Das Schulmuseum brauchen wir unbedingt, weil es zweitens mit seiner langsam verottenden deutschen demokratischen Bausubstanz den kühl glitzernden Botschaften und pseudoglamourösen Medien-Klitschen, die rund um den Köllnischen Park entstanden sind, den Spiegel des real existierenden Kapitalismus vorhält. Hier wird nicht blöd über die problematische Veränderung des öffentlichen Raums palavert wie in irgendwelchen Mitte-Galerien, was das Palaver selbst schon wieder zum Bestandteil der problematischen Veränderung macht. Stattdessen wird der auf Hochglanz polierten Botschaft Australiens schlicht die Ruine einer ostdeutschen Serien-Plattenbauschule entgegengeschleudert, die so authentisch derangiert wirkt wie der langzeitarbeitslose Kranführer aus der Danziger Straße gegen die Camouflage-Yuppies aus der Kastanienallee.
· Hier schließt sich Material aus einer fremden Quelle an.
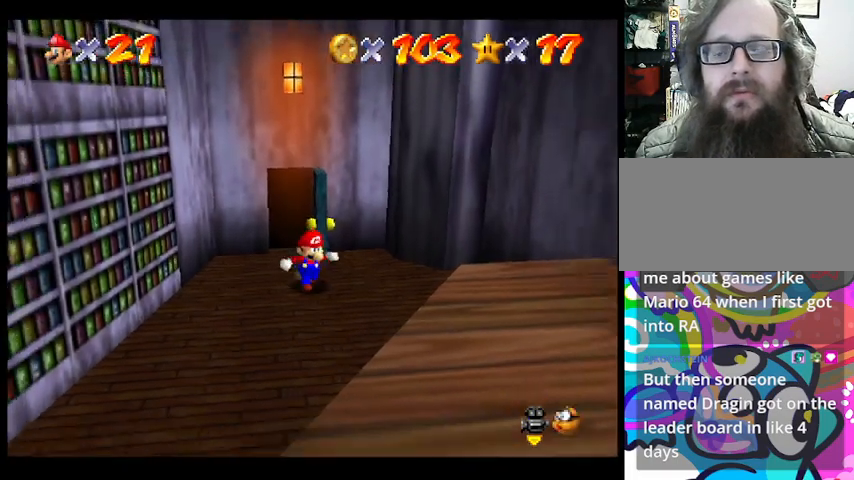
{"buttons": [], "left_stick": "left", "events": [[267, "left_stick", "center"], [467, "left_stick", "left"]]}
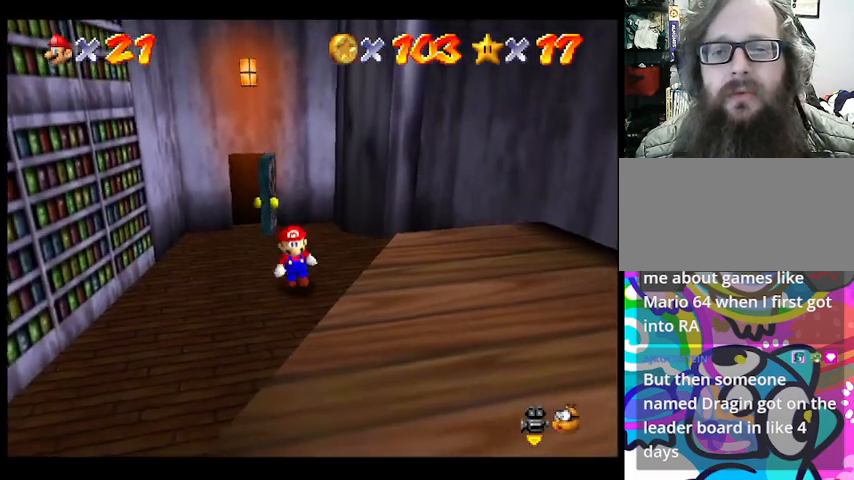
{"buttons": [], "left_stick": "left", "events": []}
Wir brauchen das Schulmuseum unbedingt, weil wir drittens sonst wahrscheinlich nur noch so alberne Ausstellungstitel wie etwa „Global Village" zu Gesicht bekommen würden, nicht jedoch so unvergleichlich Putziges wie „Die große Welt im Kleinen".

Wir brauchen es unbedingt, weil es viertens dereinst als Meisterwerk dadaistischer Ausstellungsarbeit selbst ausgestellt werden wird ­ und tausende „Kunstbegeisterte" mit Harndrang in langen Schlangen anstehen werden, um es endlich sehen zu können.

Und wir brauchen es zu guter Letzt auch deshalb unbedingt, weil es fünftens durch sein Fortbestehen Arbeitsplätze sichert, was heutzutage ja wohl immer und überall als schlagendes Argument gilt.